Anyway, the First Communion party went off without a hitch and a good time was had by all. I mentioned last week that I’d be visiting the grocery store pre-party about 27 times, but I was wrong—-I made 34 trips. The final visit was for parmesan cheese three hours before the party began. I also panicked and went for eight pounds of pulled pork as opposed to six. The pork just smelled so damn good and I’m a firm believer that one can never have too much meat. People love lots of meat. Do you notice how no one takes a bun anymore? Everybody is all about meat. I bought 74 dollar buns and got rid of only 34. So my party hosting tip for you is this: meat will make you popular. Buns are yesterday’s news. Blame Atkins and all the carb-a-phobes, but it’s the truth.
Besides meat, people also love cheesy potatoes. And the cheesier they are, the better. Someone once said that it’s a mistake to think you can solve any major problems just with potatoes, but I don’t agree. I think there are many problems in life that can be settled and resolved over a big dish of cheesy potatoes. And I have an empty pan to prove it.

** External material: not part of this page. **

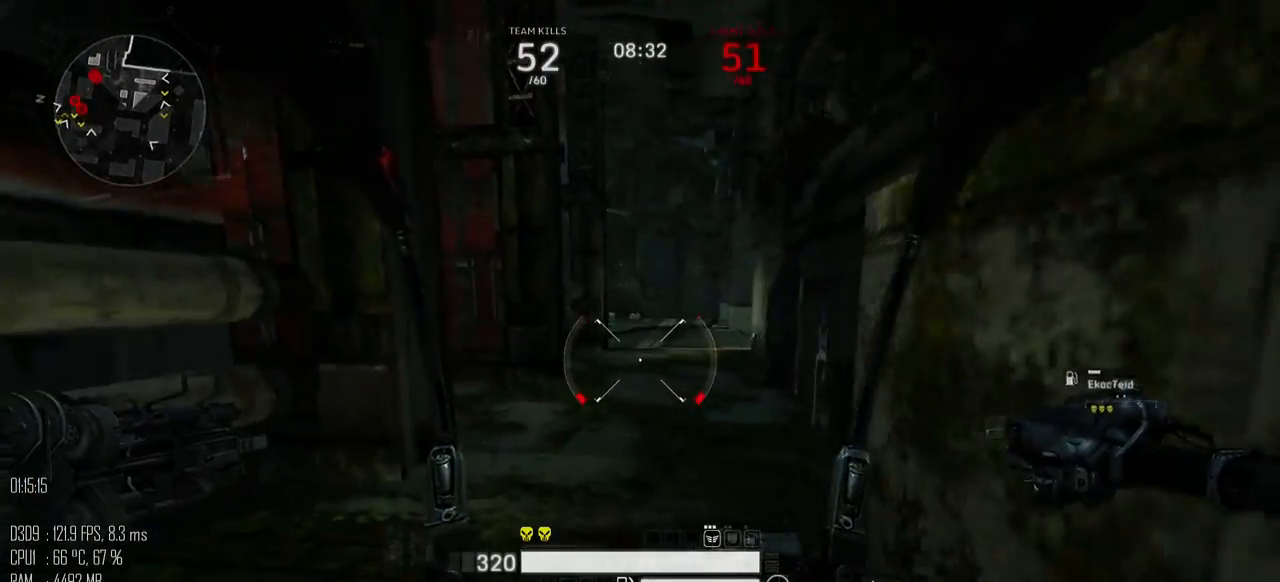
{"keys": ["d", "w"], "mouse": [], "mouse_move": "left", "events": [[284, "d", "down"]]}
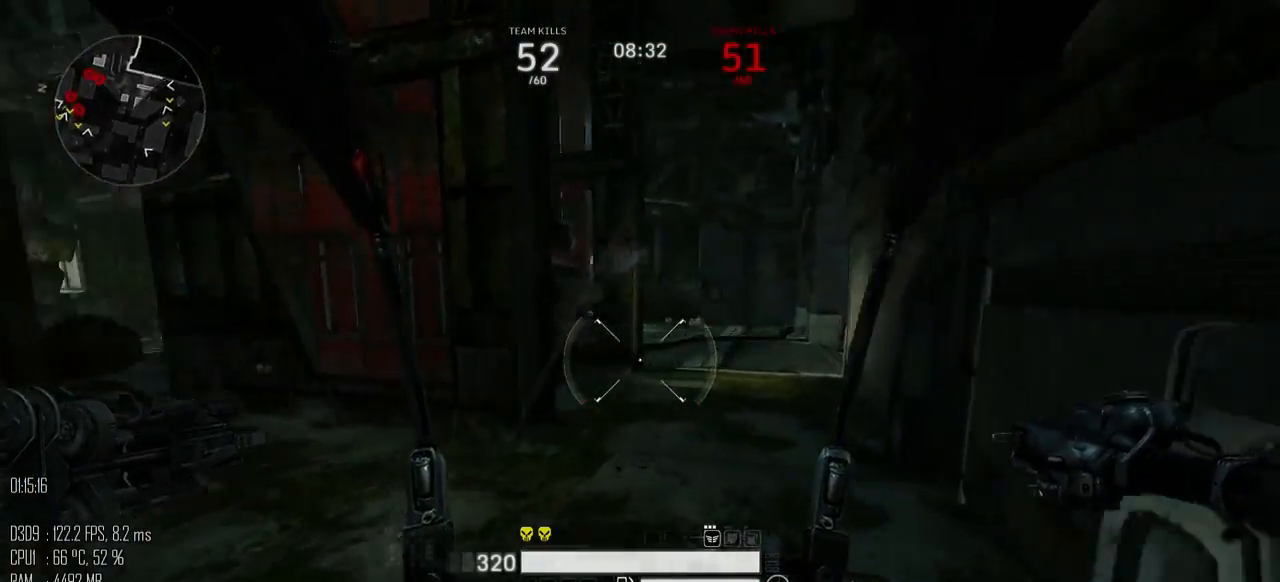
{"keys": ["d", "w"], "mouse": [], "mouse_move": "left", "events": [[34, "d", "up"], [100, "d", "down"]]}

People were very generous in giving First Communion gifts to Bulldog. Only two of the gifts were a little suspect. One was a machine gun from Sheila:
The other was a whoopee cushion from Eddie:
So, this is what happened: Bulldog partook of the bread and the wine, blessed himself, and then spent the afternoon farting loudly and shooting everyone with Nerf darts. Some things are just not sacred anymore, are they?